We worked for quite a while on quilts; beginning with one for my oldest. At the time she was deeply into music. She joked about being the next Taylor Swift, singing her original creation “Diamonds for the Doctor.” I can clearly remember the awe that washed over her when we stopped at The Guitar Center on the way home from Myrtle Beach, a few days before school was due to start, to surprise her with a guitar. She wanted to learn to play so badly, but was quickly freaked out by the male music teacher and stopped. She was fascinated with the idea of Paris and tugged on the heartstrings of my inner 90’s child with her deep infatuation with purple and teal as an essential color combo.
I spent the better part of a school day in the fabric store, my indecisive self was paralyzed by the excessive reams of choices. The pressure to make it just right was one I have carried my entire life; I no longer knew who I was trying to impress or satisfy. Reams unraveled partway, layered on top of the back of the cart, my toddler son yelling, “Home, home, mama, home” only intensified the pressure to perform.
The jarring buzz from my phone timer, set to ensure I wasn’t late for pre-k pick-up, again, sent me to my high school gym. Suddenly I saw myself on the basketball court, a bit more relieved than normal because my dad was not there taking mental notes to share with me on the ride home. I had lied about the days and times of my games that week to keep the unwelcomed coaching at bay.
I left with a flannel backing, black with music notes, a fabric covered with French words scratched in cursive, a sweet piece with floating Victorian décor sewing machines, spools of thread, buttons and bodices and several patterns all containing various shades of purples and teals.
After hours measuring strips of fabric, loading bobbins, fixing broken needles, cursing, crying out of frustration, running out of thread, pulling out stiches, wanting to burn the fabric with the cigarette I didn’t have and wouldn’t smoke, ironing binding and praying the sewing machine wouldn’t wake the whole house when inspiration struck at 2 am, I finished. I wrapped it up and have it to her, she still sleeps with it every night.

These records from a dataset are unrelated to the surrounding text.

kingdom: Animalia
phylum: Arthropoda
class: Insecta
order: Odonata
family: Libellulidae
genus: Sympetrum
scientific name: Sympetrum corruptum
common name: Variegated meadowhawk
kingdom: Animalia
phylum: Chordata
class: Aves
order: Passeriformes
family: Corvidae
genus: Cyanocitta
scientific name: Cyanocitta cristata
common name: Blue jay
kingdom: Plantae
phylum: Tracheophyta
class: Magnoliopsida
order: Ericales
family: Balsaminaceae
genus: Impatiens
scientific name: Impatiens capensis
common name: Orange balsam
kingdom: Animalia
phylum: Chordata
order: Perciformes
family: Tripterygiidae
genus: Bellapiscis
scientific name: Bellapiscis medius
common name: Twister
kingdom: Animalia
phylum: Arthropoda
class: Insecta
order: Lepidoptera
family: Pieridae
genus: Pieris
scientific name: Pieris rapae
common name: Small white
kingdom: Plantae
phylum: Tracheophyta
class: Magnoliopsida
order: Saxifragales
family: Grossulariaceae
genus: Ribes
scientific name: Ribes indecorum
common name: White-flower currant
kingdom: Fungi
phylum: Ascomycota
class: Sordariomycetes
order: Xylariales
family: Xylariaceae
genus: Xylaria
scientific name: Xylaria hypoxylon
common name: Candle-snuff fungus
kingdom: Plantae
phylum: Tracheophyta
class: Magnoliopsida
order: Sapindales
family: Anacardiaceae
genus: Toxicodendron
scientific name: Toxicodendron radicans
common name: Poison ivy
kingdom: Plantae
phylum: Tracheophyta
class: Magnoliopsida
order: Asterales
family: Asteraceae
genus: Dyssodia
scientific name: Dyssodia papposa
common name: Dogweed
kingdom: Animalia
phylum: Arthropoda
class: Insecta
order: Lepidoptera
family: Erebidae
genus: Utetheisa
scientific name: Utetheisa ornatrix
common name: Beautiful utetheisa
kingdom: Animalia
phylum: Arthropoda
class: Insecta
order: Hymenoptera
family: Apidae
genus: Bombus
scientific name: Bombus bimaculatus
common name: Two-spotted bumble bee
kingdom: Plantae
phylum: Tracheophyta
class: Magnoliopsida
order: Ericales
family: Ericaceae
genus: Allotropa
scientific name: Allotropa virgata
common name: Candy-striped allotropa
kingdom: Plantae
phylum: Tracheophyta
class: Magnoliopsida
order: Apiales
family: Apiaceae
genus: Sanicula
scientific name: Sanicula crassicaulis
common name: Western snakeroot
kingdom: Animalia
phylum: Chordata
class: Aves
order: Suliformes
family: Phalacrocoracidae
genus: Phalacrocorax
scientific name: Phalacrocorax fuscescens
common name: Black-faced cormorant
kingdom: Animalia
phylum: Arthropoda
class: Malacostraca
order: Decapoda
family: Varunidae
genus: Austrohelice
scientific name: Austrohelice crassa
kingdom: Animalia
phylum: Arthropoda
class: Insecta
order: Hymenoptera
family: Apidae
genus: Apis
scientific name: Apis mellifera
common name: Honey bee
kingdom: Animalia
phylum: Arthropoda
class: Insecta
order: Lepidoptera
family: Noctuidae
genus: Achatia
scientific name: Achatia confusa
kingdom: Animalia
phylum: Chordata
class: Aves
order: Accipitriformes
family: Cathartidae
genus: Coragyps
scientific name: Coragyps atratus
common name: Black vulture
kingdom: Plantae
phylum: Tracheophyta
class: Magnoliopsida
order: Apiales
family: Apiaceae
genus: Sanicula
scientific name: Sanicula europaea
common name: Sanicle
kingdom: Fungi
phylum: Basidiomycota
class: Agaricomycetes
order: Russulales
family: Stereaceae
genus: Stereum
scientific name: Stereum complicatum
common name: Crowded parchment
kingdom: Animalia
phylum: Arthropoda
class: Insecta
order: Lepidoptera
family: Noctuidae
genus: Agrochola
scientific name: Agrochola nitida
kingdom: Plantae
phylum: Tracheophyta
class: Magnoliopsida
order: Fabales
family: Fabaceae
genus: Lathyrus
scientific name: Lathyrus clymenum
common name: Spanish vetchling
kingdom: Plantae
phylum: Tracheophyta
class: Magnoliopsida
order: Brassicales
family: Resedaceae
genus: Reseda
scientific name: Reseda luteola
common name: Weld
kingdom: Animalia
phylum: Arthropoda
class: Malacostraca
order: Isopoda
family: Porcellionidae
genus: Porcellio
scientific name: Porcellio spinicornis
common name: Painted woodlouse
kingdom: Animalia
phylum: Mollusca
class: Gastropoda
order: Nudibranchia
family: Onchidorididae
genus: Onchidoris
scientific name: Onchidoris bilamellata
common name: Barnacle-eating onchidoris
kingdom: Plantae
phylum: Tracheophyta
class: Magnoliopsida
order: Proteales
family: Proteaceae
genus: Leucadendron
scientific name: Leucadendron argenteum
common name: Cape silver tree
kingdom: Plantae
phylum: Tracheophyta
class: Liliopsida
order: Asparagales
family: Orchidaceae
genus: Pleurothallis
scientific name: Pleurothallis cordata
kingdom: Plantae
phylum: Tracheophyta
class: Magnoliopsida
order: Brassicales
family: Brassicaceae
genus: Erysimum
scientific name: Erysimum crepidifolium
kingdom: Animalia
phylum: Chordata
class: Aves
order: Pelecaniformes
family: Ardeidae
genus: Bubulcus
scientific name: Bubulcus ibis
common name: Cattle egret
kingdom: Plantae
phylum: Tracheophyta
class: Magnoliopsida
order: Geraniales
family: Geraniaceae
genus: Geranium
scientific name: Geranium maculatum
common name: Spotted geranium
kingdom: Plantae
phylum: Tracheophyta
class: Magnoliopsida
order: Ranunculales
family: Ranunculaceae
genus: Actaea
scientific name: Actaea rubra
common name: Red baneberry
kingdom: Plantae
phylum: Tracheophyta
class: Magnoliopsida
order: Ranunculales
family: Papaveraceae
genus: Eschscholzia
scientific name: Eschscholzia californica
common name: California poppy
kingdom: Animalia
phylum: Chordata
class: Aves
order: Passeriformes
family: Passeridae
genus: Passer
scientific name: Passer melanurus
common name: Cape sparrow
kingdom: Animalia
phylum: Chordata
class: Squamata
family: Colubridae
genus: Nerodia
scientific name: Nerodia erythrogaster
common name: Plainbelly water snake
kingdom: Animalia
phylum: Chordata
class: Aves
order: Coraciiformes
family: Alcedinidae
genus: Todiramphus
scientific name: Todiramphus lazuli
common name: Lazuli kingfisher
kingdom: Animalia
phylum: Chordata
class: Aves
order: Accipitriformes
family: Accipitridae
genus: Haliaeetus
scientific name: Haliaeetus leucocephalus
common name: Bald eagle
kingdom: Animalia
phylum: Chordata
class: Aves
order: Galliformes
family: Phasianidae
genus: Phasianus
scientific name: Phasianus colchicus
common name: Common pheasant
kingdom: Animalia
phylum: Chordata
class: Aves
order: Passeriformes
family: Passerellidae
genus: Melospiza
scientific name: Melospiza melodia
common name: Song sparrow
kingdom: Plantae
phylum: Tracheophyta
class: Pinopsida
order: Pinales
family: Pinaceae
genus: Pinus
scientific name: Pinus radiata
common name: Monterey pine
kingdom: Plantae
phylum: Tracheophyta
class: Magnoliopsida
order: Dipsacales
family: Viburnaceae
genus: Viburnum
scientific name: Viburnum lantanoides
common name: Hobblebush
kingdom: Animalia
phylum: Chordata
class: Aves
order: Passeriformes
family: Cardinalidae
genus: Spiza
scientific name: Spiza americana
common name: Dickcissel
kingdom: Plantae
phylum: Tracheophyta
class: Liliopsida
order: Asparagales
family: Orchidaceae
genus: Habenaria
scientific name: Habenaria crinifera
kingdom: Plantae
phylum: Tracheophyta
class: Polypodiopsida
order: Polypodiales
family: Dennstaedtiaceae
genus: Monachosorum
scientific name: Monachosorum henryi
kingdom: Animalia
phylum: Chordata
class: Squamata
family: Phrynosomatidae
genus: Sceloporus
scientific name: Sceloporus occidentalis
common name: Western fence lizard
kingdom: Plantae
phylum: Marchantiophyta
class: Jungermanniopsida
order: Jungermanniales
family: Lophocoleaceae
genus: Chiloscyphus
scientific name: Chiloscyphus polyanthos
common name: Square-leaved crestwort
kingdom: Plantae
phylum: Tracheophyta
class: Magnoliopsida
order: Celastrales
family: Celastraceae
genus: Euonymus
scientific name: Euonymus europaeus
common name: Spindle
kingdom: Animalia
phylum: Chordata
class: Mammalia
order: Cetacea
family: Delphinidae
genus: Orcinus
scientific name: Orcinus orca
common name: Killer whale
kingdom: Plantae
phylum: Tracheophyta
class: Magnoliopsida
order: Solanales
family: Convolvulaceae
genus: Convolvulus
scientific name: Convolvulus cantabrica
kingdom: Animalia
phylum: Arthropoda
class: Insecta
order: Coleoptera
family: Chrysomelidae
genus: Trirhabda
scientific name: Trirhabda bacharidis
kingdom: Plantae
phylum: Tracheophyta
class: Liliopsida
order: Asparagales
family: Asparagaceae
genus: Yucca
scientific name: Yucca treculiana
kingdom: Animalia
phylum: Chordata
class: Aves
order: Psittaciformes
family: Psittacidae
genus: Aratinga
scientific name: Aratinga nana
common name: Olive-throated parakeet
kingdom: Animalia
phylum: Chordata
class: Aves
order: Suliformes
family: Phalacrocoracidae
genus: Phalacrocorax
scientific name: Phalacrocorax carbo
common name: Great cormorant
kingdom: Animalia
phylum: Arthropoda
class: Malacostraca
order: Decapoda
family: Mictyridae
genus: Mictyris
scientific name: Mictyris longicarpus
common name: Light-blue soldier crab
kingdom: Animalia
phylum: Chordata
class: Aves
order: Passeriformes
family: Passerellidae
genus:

I assume Addy’s joy, knowing innately the sacrifice that came with this project, the layer of love that wraps her up every night, inserted itself in Katie. Hence the dress.
Finding myself once again in the fabric store, an internal clock set, knowing a dress would somehow appear in a box, the following morning at breakfast. My son a little older now, still in the front of the car, constant chatter about everything in the store. All the fabrics that appealed to him being pulled off the shelves and tumbling to the floor. My frantic fingers scanning Pinterest, “easy dress to sew in an afternoon” filling the search bar. I settled on a pillow case dress and bought enough coordinating fabrics to make fill a small wagon, some ribbon, thread and a collection of matchbox cars at checkout in hopes of entertaining Finn while I got to work.
Around midnight I was struck with an idea and grabbed a headband from the girl’s room. After twirling a torn strip of fabric around the tortoise shell plastic, several frayed layers of material danced themselves into a flower that was then affixed with hot glue. It was 2am before I had finished the dress. Aside from my children it may have easily been the most beautiful thing I had ever created. It was cobalt blue with a bubble gum pink ruffle and satin ribbon around the top that twisted itself into buttercream bow draping where her bony shoulder would be.
Katie wore that dress until it could no longer pass as a shirt with jean shorts. The headband retired with the snap of plastic under a sneaker, which surprisingly invited a rush of tears from the both of us.